Exercise instructions
Turn the lines below into a numbered list, dropping any blank lines and leaving the pictures out.
↓
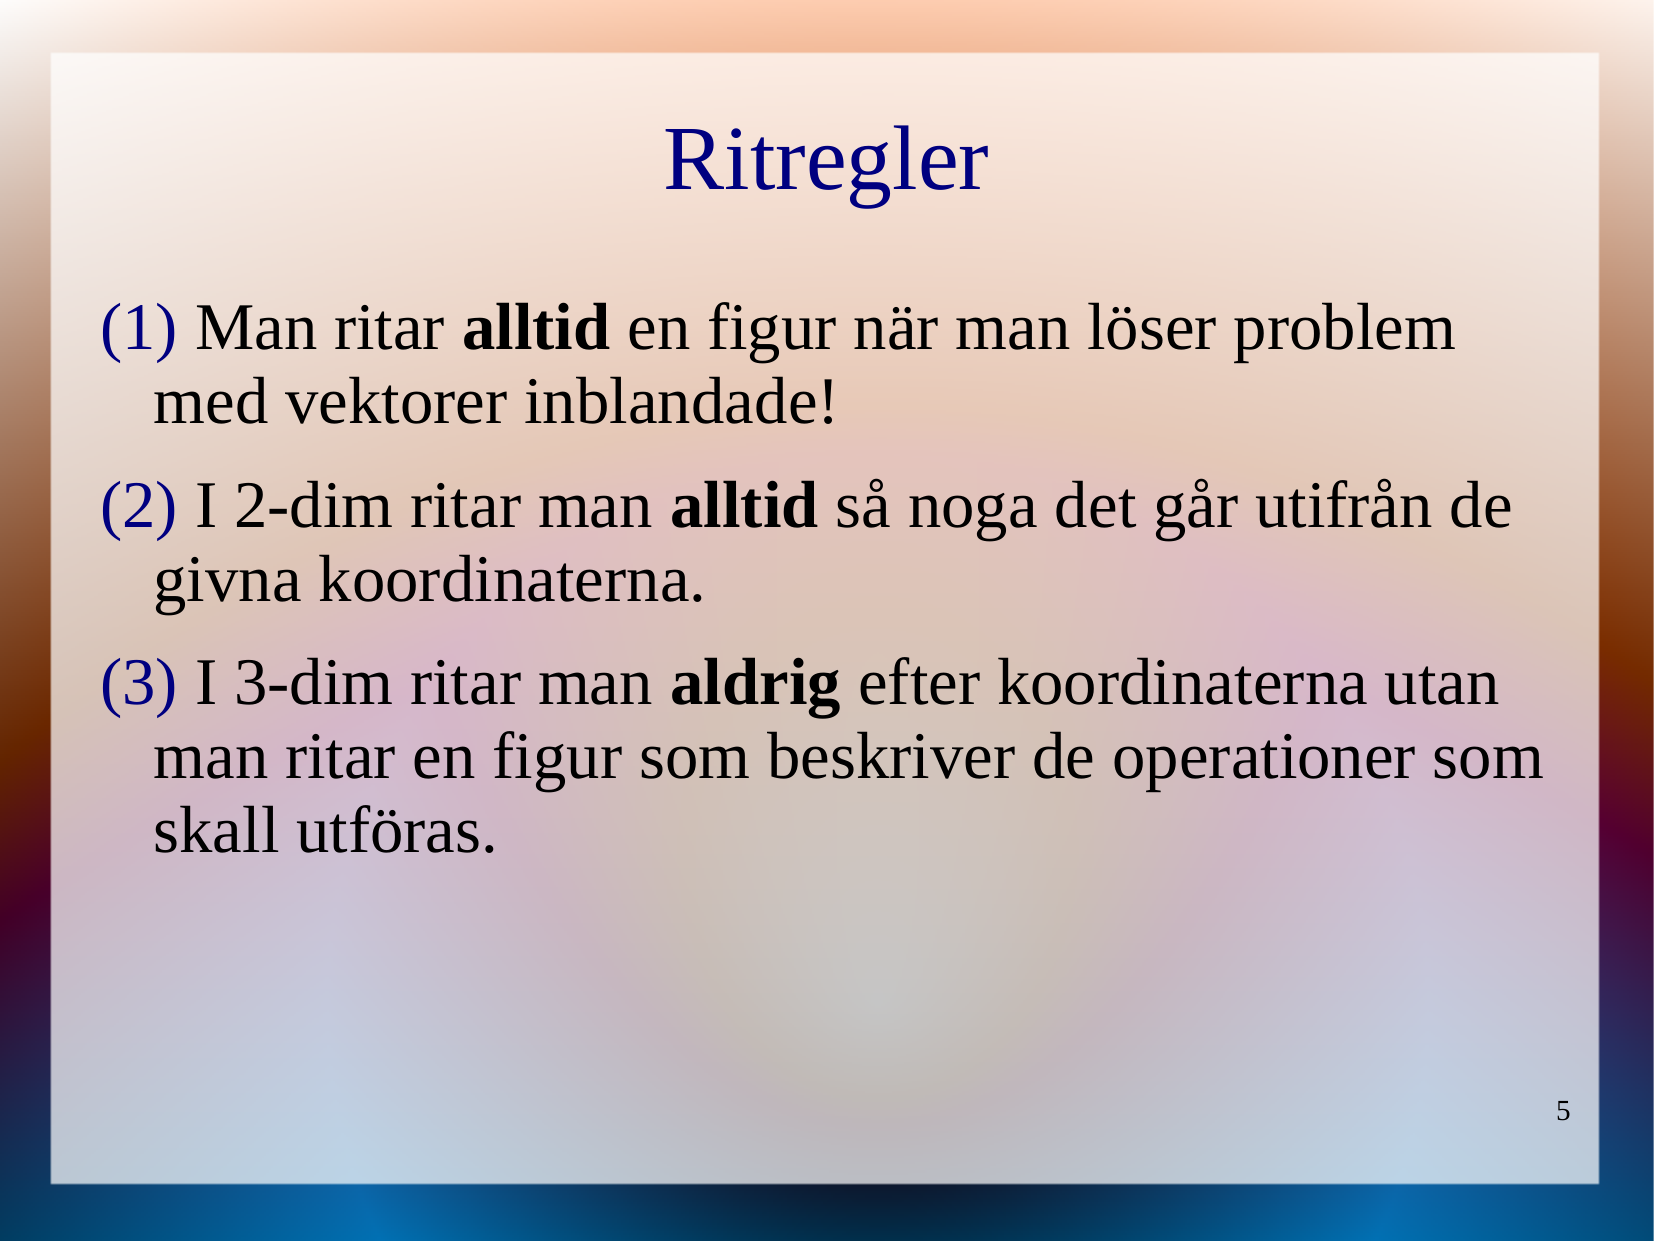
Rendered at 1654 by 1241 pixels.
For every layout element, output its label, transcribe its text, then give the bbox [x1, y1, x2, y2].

title Ritregler [82, 55, 1571, 263]
list Man ritar alltid en figur när man löser problem med vektorer inblandade! I 2-dim ritar man alltid så noga det går utifrån de givna koordinaterna. I 3-dim ritar man aldrig efter koordinaterna utan man ritar en figur som beskriver de operationer som skall utföras. [82, 290, 1571, 1010]
picture [0, 0, 1654, 1241]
↑
Full output
1. Rendered at 1654 by 1241 pixels.
2. For every layout element, output its label, transcribe its text, then give the bbox [x1, y1, x2, y2].
3. title Ritregler [82, 55, 1571, 263]
4. list Man ritar alltid en figur när man löser problem med vektorer inblandade! I 2-dim ritar man alltid så noga det går utifrån de givna koordinaterna. I 3-dim ritar man aldrig efter koordinaterna utan man ritar en figur som beskriver de operationer som skall utföras. [82, 290, 1571, 1010]
5. picture [0, 0, 1654, 1241]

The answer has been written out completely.